Casos da doença têm chamado atenção de especialistas, especialmente em meio ao uso crescente de fármacos como o Mounjaro
POR YASMIM MORAIS – ASCOM/AGÊNCIA COMUNICALE (contato@comunicale.com.br)
A Pancreatite, inflamação do Pâncreas que pode variar de quadros leves a graves, voltou ao centro das discussões médicas diante do aumento do uso de medicamentos para emagrecimento rápido. Especialistas alertam que tanto a perda acelerada de peso quanto o uso inadequado dessas substâncias podem elevar o risco para o desenvolvimento da doença.
De acordo com o Nutrólogo Dr. Joaquim Menezes, sócio do Instituto Evollution de Alphaville, o emagrecimento rápido provoca alterações metabólicas importantes, especialmente no sistema biliar. “Quando a perda de peso ocorre de forma abrupta, há maior liberação de Colesterol pela Bile, o que favorece a formação de cálculos biliares, uma das principais causas de Pancreatite Aguda”, explica.
Esse mecanismo é bem documentado na literatura médica. Estudos apontam que dietas muito restritivas ou perda de peso acelerada aumentam a incidência de Colelitíase (pedras na Vesícula), condição diretamente associada à inflamação do Pâncreas.

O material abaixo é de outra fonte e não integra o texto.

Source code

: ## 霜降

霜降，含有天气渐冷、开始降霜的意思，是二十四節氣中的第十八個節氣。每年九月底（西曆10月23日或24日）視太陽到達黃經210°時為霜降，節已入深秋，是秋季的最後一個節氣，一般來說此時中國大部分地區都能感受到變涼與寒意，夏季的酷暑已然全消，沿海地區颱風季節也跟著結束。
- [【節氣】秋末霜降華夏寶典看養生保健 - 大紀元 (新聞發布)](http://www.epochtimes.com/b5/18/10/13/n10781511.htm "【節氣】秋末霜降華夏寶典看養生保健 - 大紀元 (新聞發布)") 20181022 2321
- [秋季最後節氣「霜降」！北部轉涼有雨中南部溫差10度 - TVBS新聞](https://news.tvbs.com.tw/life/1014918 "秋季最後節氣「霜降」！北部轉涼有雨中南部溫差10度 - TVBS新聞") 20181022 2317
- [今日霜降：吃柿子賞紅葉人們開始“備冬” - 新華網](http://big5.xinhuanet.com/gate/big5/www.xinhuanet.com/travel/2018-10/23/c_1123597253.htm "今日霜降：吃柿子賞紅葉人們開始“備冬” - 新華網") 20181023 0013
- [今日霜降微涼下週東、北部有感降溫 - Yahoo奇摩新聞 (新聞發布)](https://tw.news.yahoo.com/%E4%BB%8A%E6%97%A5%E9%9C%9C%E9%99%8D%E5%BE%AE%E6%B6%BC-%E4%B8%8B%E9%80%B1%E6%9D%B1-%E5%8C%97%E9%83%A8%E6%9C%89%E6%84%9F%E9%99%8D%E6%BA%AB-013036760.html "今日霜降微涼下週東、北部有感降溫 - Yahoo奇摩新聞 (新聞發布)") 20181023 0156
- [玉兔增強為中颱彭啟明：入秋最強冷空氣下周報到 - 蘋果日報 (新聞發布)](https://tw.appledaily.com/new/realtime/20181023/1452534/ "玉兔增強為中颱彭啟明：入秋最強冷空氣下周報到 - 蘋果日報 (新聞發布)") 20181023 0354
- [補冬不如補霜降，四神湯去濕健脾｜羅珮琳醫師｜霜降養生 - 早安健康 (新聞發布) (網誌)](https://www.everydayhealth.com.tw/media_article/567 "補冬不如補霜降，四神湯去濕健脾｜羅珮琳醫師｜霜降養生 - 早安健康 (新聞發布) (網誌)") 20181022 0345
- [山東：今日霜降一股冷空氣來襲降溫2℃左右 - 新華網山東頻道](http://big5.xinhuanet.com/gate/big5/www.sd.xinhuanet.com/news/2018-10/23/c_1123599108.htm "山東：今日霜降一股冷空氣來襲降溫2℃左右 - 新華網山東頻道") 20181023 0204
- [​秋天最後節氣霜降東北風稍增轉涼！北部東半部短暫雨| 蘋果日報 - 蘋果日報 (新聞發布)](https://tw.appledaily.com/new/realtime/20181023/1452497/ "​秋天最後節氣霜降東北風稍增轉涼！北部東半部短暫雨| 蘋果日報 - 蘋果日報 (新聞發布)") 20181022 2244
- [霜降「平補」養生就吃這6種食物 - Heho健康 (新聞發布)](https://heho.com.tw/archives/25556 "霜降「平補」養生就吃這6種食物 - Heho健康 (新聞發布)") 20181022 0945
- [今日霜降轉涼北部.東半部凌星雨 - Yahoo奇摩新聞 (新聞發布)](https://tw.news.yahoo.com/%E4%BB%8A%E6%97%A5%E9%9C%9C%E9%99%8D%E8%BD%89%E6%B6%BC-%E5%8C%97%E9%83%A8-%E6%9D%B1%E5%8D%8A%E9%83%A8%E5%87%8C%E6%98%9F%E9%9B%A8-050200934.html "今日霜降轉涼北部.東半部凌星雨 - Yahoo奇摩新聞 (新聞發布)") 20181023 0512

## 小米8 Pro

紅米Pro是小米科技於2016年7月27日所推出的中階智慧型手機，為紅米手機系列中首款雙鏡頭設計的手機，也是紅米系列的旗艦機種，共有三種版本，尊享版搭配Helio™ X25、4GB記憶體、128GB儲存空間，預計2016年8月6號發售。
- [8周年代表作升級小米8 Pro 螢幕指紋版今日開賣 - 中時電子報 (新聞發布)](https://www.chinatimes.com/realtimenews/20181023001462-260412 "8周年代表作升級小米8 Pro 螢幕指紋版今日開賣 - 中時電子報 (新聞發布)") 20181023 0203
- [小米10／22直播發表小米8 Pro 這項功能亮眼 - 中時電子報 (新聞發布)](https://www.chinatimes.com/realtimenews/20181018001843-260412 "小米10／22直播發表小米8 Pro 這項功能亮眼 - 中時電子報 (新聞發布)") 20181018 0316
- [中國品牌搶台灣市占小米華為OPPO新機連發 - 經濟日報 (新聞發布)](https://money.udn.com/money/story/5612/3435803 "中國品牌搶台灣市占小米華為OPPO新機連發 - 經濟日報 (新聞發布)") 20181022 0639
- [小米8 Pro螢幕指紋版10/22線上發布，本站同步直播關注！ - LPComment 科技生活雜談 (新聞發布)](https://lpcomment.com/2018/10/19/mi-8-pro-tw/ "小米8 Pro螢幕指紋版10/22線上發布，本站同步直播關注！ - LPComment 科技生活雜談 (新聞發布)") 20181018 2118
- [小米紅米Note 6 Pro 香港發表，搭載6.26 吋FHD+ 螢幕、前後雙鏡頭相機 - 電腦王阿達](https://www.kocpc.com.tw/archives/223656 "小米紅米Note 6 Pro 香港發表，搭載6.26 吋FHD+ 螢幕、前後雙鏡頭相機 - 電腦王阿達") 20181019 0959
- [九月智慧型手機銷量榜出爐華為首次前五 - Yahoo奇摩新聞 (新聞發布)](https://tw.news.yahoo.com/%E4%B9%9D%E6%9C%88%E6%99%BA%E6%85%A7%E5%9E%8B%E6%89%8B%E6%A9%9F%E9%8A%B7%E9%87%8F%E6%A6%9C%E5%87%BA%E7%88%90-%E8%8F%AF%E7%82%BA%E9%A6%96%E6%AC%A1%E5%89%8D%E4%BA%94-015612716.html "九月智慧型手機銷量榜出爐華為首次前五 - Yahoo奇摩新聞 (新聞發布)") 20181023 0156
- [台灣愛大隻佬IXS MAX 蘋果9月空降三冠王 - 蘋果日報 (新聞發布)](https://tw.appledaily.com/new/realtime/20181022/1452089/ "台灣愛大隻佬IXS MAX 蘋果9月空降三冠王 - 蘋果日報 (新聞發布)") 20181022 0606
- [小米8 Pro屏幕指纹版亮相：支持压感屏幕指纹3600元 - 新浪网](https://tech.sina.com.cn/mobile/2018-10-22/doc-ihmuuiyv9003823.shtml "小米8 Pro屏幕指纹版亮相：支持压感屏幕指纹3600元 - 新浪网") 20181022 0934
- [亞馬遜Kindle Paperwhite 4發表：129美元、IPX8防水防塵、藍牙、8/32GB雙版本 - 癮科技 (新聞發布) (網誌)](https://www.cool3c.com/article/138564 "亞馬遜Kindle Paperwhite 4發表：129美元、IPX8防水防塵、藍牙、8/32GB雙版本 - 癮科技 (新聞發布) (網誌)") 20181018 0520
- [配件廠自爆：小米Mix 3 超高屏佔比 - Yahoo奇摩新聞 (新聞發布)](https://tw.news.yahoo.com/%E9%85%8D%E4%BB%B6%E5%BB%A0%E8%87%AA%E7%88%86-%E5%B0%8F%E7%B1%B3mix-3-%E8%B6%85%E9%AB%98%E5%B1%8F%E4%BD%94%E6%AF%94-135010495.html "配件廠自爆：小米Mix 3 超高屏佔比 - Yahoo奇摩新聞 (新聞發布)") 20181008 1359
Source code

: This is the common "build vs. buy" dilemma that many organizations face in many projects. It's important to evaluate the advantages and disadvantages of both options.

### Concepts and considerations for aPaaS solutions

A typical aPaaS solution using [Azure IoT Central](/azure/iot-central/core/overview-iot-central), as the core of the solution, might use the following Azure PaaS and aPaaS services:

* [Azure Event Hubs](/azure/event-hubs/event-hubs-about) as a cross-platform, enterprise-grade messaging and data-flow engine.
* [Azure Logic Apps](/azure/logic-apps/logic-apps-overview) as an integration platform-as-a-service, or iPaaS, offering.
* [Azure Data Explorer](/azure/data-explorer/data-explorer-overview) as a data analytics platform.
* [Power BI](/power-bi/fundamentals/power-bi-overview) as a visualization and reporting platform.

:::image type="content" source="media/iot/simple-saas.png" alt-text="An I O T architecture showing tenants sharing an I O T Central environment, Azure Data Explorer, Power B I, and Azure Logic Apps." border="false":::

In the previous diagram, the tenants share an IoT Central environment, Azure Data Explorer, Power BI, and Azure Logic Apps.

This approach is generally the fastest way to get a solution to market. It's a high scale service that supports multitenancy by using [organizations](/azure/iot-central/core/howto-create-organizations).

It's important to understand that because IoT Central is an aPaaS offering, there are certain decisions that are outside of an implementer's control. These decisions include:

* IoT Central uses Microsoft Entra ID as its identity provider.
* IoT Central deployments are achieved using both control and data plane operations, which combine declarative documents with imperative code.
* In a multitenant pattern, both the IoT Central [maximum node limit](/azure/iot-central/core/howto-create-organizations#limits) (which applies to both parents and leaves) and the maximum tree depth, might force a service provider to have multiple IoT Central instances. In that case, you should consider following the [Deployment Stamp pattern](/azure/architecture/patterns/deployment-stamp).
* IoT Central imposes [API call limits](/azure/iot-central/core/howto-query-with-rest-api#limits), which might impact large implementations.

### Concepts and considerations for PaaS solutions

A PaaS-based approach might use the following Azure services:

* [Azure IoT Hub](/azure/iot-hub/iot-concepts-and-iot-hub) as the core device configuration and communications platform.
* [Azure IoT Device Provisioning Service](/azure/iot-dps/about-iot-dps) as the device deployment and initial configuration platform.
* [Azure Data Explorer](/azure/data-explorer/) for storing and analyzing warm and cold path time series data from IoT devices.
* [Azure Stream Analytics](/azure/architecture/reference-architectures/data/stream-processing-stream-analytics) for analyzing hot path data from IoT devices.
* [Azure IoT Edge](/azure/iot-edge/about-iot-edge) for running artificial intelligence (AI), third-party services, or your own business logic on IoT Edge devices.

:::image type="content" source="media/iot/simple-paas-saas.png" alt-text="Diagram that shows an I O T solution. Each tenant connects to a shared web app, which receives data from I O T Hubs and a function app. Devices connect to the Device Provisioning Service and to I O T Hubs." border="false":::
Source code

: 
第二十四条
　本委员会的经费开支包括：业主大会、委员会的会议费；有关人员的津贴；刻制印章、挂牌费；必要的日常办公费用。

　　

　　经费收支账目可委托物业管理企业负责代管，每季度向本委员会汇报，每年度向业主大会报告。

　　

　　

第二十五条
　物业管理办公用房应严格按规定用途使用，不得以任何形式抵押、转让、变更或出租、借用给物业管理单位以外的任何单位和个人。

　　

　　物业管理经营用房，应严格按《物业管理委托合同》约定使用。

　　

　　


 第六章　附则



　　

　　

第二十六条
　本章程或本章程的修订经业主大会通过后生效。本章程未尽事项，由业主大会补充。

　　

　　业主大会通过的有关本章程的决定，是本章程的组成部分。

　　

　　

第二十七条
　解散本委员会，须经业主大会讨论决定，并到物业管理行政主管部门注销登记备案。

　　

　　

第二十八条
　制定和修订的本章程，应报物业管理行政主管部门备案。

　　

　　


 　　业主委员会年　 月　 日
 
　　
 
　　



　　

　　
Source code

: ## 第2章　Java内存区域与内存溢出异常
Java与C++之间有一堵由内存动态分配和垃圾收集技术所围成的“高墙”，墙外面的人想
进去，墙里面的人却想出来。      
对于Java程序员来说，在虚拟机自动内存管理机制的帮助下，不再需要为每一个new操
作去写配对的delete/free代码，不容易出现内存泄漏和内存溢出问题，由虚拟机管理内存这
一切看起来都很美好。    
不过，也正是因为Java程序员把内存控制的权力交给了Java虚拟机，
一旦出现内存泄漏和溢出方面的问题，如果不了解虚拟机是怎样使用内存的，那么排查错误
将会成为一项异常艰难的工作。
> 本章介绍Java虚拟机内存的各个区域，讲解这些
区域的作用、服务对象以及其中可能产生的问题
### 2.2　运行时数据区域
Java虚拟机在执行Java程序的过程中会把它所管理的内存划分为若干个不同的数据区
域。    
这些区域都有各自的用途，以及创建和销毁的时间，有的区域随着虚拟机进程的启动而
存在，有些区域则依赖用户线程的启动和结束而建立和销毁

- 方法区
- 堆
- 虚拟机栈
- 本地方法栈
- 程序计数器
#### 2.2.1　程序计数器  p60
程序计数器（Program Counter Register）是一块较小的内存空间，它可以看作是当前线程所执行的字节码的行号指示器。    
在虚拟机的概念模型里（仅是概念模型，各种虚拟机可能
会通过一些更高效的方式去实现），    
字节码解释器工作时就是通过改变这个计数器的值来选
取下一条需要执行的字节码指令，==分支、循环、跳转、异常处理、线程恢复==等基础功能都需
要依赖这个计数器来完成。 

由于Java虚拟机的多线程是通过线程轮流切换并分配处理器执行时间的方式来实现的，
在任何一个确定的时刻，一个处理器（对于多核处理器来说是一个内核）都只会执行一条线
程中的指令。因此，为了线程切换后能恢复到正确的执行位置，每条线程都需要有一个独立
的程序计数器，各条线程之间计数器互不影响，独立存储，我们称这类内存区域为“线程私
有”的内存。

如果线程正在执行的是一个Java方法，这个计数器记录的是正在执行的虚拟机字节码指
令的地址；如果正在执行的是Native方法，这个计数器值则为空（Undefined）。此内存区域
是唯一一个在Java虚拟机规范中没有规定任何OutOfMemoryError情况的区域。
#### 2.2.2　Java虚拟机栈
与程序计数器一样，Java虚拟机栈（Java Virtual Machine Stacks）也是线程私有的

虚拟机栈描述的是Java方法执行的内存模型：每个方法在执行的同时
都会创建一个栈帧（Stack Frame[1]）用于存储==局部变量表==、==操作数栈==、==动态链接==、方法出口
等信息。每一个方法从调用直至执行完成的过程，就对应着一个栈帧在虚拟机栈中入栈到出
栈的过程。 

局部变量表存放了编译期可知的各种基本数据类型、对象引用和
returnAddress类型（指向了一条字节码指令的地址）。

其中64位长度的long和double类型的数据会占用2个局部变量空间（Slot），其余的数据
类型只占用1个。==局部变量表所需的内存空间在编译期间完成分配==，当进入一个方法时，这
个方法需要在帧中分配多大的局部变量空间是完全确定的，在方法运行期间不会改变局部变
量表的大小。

Nos últimos anos, esse cenário tem se intensificado com a popularização de medicamentos da classe dos agonistas de GLP-1 e GIP, como a Tirzepatida, princípio ativo do Mounjaro. Embora eficazes no controle glicêmico e na redução de peso, esses fármacos exigem acompanhamento médico atento e especializado.
Dados recentes de farmacovigilância reforçam o alerta. A Agência Nacional de Vigilância Sanitária (Anvisa) destacou que notificações de Pancreatite associadas ao uso dessas medicações vêm aumentando no Brasil e no exterior, incluindo casos graves e até fatais.
No Reino Unido, por exemplo, foram registradas mais de mil notificações relacionadas à classe desde 2007, com desfechos graves em parte dos casos. Além disso, a agência reguladora britânica (MHRA), reconheceu a Pancreatite Aguda como um efeito adverso raro, porém possível, dessas medicações.
Outro fator relevante é que a própria perda rápida de peso induzida por esses medicamentos pode contribuir indiretamente para o risco. “Não é apenas o remédio em si, mas o contexto metabólico que ele gera. Quando o emagrecimento é muito acelerado e sem acompanhamento adequado, o organismo pode responder com complicações, incluindo Pancreatite”, acrescenta o Dr. Joaquim.
Os sintomas da Pancreatite incluem dor abdominal intensa — muitas vezes irradiando para as costas —, náuseas, vômitos e distensão abdominal. Em casos mais graves, a doença pode evoluir rapidamente e demandar internação hospitalar.
Diante desse cenário, especialistas reforçam que o uso de medicamentos para emagrecimento deve ser sempre individualizado e acompanhado por profissionais de saúde. “O tratamento da obesidade não deve ser baseado apenas na velocidade de perda de peso, mas na segurança e na sustentabilidade dos resultados”, conclui o nutrólogo.
A orientação é clara: emagrecer é importante, mas o caminho até esse objetivo precisa respeitar os limites do organismo para evitar complicações que podem ser potencialmente graves.